Things really started getting interesting in 2019 with the release of GPT-2. OpenAI realized that making models bigger and training them on larger datasets could make it significantly better. This realisation has shaped how AI development takes place for the next couple of years.
Because of this scale, GPT-2 was suddenly capable of generating coherent, multi paragraph text. It could write realistic sounding (though mostly absurd by common sense) essays, stories and even news articles from a simple starting prompt. This was also around the time when I started exploring about LLMs. I remember looking at that unicorn example (a news article that said how unicorns are real) written by GPT-2 and generating a few funny text myself. OpenAI back then refused to release it to the world initially because they were worried that it would mass produce spam and fake news.

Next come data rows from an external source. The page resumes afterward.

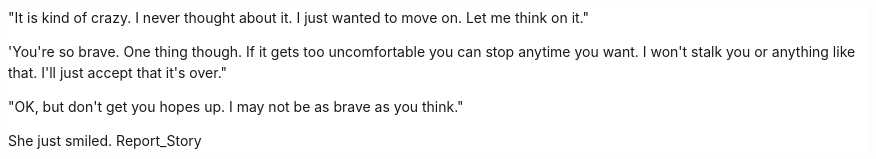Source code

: "It is kind of crazy. I never thought about it. I just wanted to move on. Let me think on it." 

'You're so brave. One thing though. If it gets too uncomfortable you can stop anytime you want. I won't stalk you or anything like that. I'll just accept that it's over." 

"OK, but don't get you hopes up. I may not be as brave as you think." 

She just smiled. Report_Story 
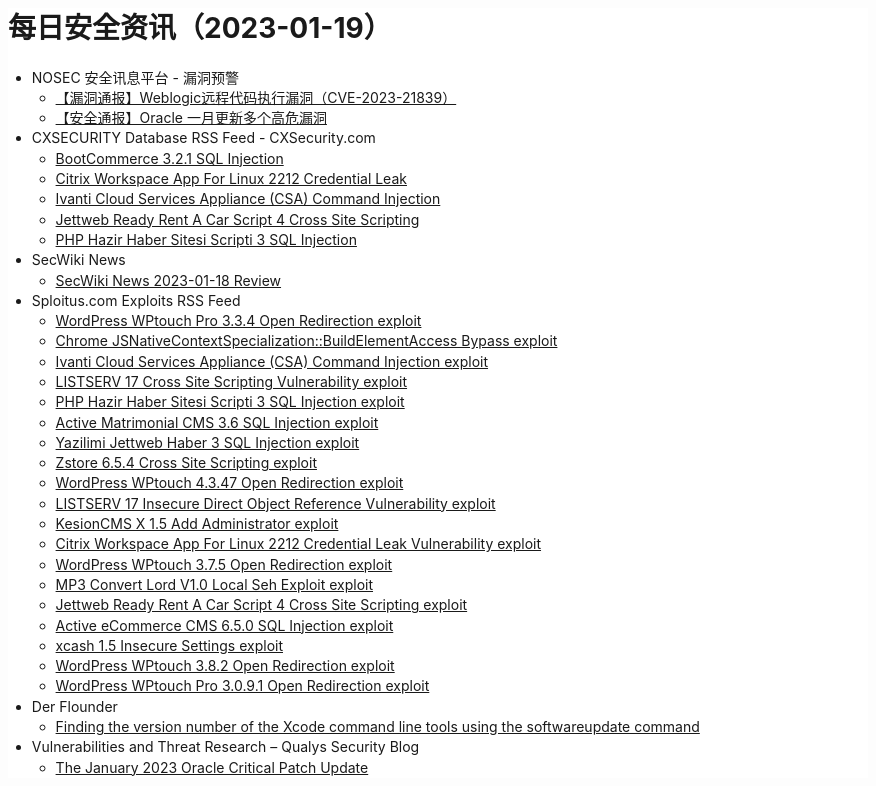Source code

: # 每日安全资讯（2023-01-19）

- NOSEC 安全讯息平台 - 漏洞预警
  - [【漏洞通报】Weblogic远程代码执行漏洞（CVE-2023-21839）](https://nosec.org/home/detail/5063.html)
  - [【安全通报】Oracle 一月更新多个高危漏洞](https://nosec.org/home/detail/5062.html)
- CXSECURITY Database RSS Feed - CXSecurity.com
  - [BootCommerce 3.2.1 SQL Injection](https://cxsecurity.com/issue/WLB-2023010028)
  - [Citrix Workspace App For Linux 2212 Credential Leak](https://cxsecurity.com/issue/WLB-2023010027)
  - [Ivanti Cloud Services Appliance (CSA) Command Injection](https://cxsecurity.com/issue/WLB-2023010026)
  - [Jettweb Ready Rent A Car Script 4 Cross Site Scripting](https://cxsecurity.com/issue/WLB-2023010025)
  - [PHP Hazir Haber Sitesi Scripti 3 SQL Injection](https://cxsecurity.com/issue/WLB-2023010024)
- SecWiki News
  - [SecWiki News 2023-01-18 Review](http://www.sec-wiki.com/?2023-01-18)
- Sploitus.com Exploits RSS Feed
  - [WordPress WPtouch Pro 3.3.4 Open Redirection exploit](https://sploitus.com/exploit?id=PACKETSTORM:170566&utm_source=rss&utm_medium=rss)
  - [Chrome JSNativeContextSpecialization::BuildElementAccess Bypass exploit](https://sploitus.com/exploit?id=PACKETSTORM:170581&utm_source=rss&utm_medium=rss)
  - [Ivanti Cloud Services Appliance (CSA) Command Injection exploit](https://sploitus.com/exploit?id=PACKETSTORM:170590&utm_source=rss&utm_medium=rss)
  - [LISTSERV 17 Cross Site Scripting Vulnerability exploit](https://sploitus.com/exploit?id=1337DAY-ID-38154&utm_source=rss&utm_medium=rss)
  - [PHP Hazir Haber Sitesi Scripti 3 SQL Injection exploit](https://sploitus.com/exploit?id=PACKETSTORM:170575&utm_source=rss&utm_medium=rss)
  - [Active Matrimonial CMS 3.6 SQL Injection exploit](https://sploitus.com/exploit?id=PACKETSTORM:170565&utm_source=rss&utm_medium=rss)
  - [Yazilimi Jettweb Haber 3 SQL Injection exploit](https://sploitus.com/exploit?id=PACKETSTORM:170559&utm_source=rss&utm_medium=rss)
  - [Zstore 6.5.4 Cross Site Scripting exploit](https://sploitus.com/exploit?id=PACKETSTORM:170570&utm_source=rss&utm_medium=rss)
  - [WordPress WPtouch 4.3.47 Open Redirection exploit](https://sploitus.com/exploit?id=PACKETSTORM:170567&utm_source=rss&utm_medium=rss)
  - [LISTSERV 17 Insecure Direct Object Reference Vulnerability exploit](https://sploitus.com/exploit?id=1337DAY-ID-38153&utm_source=rss&utm_medium=rss)
  - [KesionCMS X 1.5 Add Administrator exploit](https://sploitus.com/exploit?id=PACKETSTORM:170558&utm_source=rss&utm_medium=rss)
  - [Citrix Workspace App For Linux 2212 Credential Leak Vulnerability exploit](https://sploitus.com/exploit?id=1337DAY-ID-38155&utm_source=rss&utm_medium=rss)
  - [WordPress WPtouch 3.7.5 Open Redirection exploit](https://sploitus.com/exploit?id=PACKETSTORM:170568&utm_source=rss&utm_medium=rss)
  - [MP3 Convert Lord V1.0 Local Seh Exploit exploit](https://sploitus.com/exploit?id=1337DAY-ID-38156&utm_source=rss&utm_medium=rss)
  - [Jettweb Ready Rent A Car Script 4 Cross Site Scripting exploit](https://sploitus.com/exploit?id=PACKETSTORM:170584&utm_source=rss&utm_medium=rss)
  - [Active eCommerce CMS 6.5.0 SQL Injection exploit](https://sploitus.com/exploit?id=PACKETSTORM:170579&utm_source=rss&utm_medium=rss)
  - [xcash 1.5 Insecure Settings  exploit](https://sploitus.com/exploit?id=PACKETSTORM:170560&utm_source=rss&utm_medium=rss)
  - [WordPress WPtouch 3.8.2 Open Redirection exploit](https://sploitus.com/exploit?id=PACKETSTORM:170562&utm_source=rss&utm_medium=rss)
  - [WordPress WPtouch Pro 3.0.9.1 Open Redirection exploit](https://sploitus.com/exploit?id=PACKETSTORM:170561&utm_source=rss&utm_medium=rss)
- Der Flounder
  - [Finding the version number of the Xcode command line tools using the softwareupdate command](https://derflounder.wordpress.com/2023/01/18/finding-the-version-number-of-the-xcode-command-line-tools-using-the-softwareupdate-command/)
- Vulnerabilities and Threat Research – Qualys Security Blog
  - [The January 2023 Oracle Critical Patch Update](https://blog.qualys.com/category/vulnerabilities-threat-research)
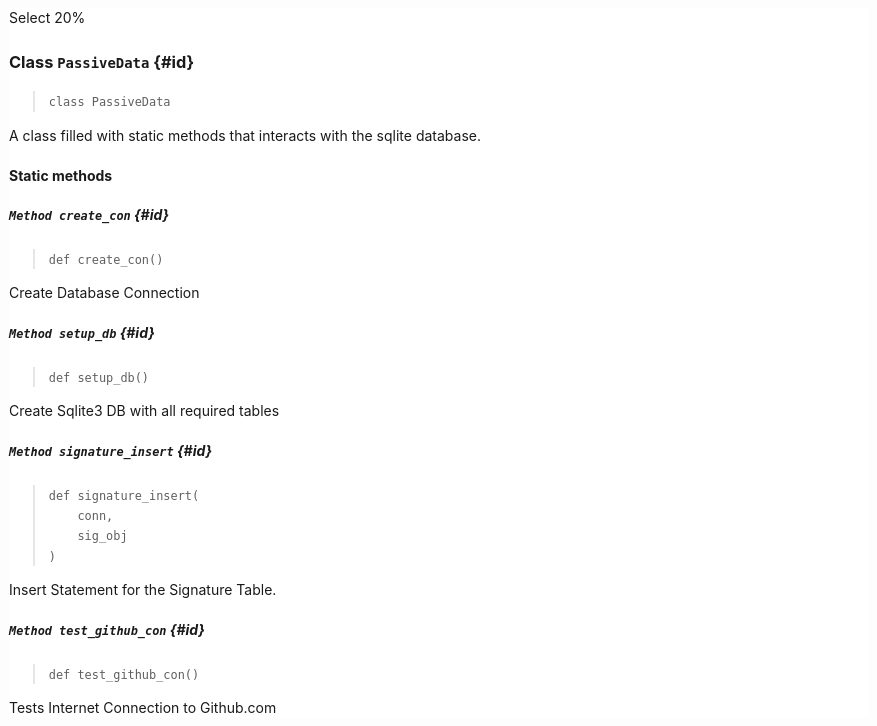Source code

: 
Select 20%


    
### Class `PassiveData` {#id}




>     class PassiveData


A class filled with static methods that interacts with the sqlite database.






    
#### Static methods


    
##### `Method create_con` {#id}




>     def create_con()


Create Database Connection

    
##### `Method setup_db` {#id}




>     def setup_db()


Create Sqlite3 DB with all required tables

    
##### `Method signature_insert` {#id}




>     def signature_insert(
>         conn,
>         sig_obj
>     )


Insert Statement for the Signature Table.

    
##### `Method test_github_con` {#id}




>     def test_github_con()


Tests Internet Connection to Github.com

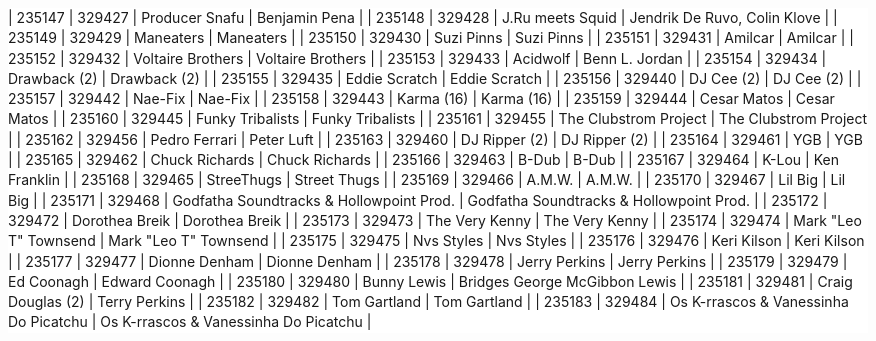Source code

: | 235147 | 329427 | Producer Snafu | Benjamin Pena |
| 235148 | 329428 | J.Ru meets Squid | Jendrik De Ruvo, Colin Klove |
| 235149 | 329429 | Maneaters | Maneaters |
| 235150 | 329430 | Suzi Pinns | Suzi Pinns |
| 235151 | 329431 | Amilcar | Amilcar |
| 235152 | 329432 | Voltaire Brothers | Voltaire Brothers |
| 235153 | 329433 | Acidwolf | Benn L. Jordan |
| 235154 | 329434 | Drawback (2) | Drawback (2) |
| 235155 | 329435 | Eddie Scratch | Eddie Scratch |
| 235156 | 329440 | DJ Cee (2) | DJ Cee (2) |
| 235157 | 329442 | Nae-Fix | Nae-Fix |
| 235158 | 329443 | Karma (16) | Karma (16) |
| 235159 | 329444 | Cesar Matos | Cesar Matos |
| 235160 | 329445 | Funky Tribalists | Funky Tribalists |
| 235161 | 329455 | The Clubstrom Project | The Clubstrom Project |
| 235162 | 329456 | Pedro Ferrari | Peter Luft |
| 235163 | 329460 | DJ Ripper (2) | DJ Ripper (2) |
| 235164 | 329461 | YGB | YGB |
| 235165 | 329462 | Chuck Richards | Chuck Richards |
| 235166 | 329463 | B-Dub | B-Dub |
| 235167 | 329464 | K-Lou | Ken Franklin |
| 235168 | 329465 | StreeThugs | Street Thugs |
| 235169 | 329466 | A.M.W. | A.M.W. |
| 235170 | 329467 | Lil Big | Lil Big |
| 235171 | 329468 | Godfatha Soundtracks & Hollowpoint Prod. | Godfatha Soundtracks & Hollowpoint Prod. |
| 235172 | 329472 | Dorothea Breik | Dorothea Breik |
| 235173 | 329473 | The Very Kenny | The Very Kenny |
| 235174 | 329474 | Mark "Leo T" Townsend | Mark "Leo T" Townsend |
| 235175 | 329475 | Nvs Styles | Nvs Styles |
| 235176 | 329476 | Keri Kilson | Keri Kilson |
| 235177 | 329477 | Dionne Denham | Dionne Denham |
| 235178 | 329478 | Jerry Perkins | Jerry Perkins |
| 235179 | 329479 | Ed Coonagh | Edward Coonagh |
| 235180 | 329480 | Bunny Lewis | Bridges George McGibbon Lewis |
| 235181 | 329481 | Craig Douglas (2) | Terry Perkins |
| 235182 | 329482 | Tom Gartland | Tom Gartland |
| 235183 | 329484 | Os K-rrascos & Vanessinha Do Picatchu | Os K-rrascos & Vanessinha Do Picatchu |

Around this same time, researchers noticed something else that was entirely unexpected. By simply scaling up this next word predictor model and feeding more data into it, the model started learning things it was never explicitly programmed to do. For instance, they realised that the model could perform basic math and even translate between languages, just by predicting what should logically come next in a sequence !!! This discovery of "emergent abilities" proved that simply scaling up could lead to surprisingly advanced capabilities.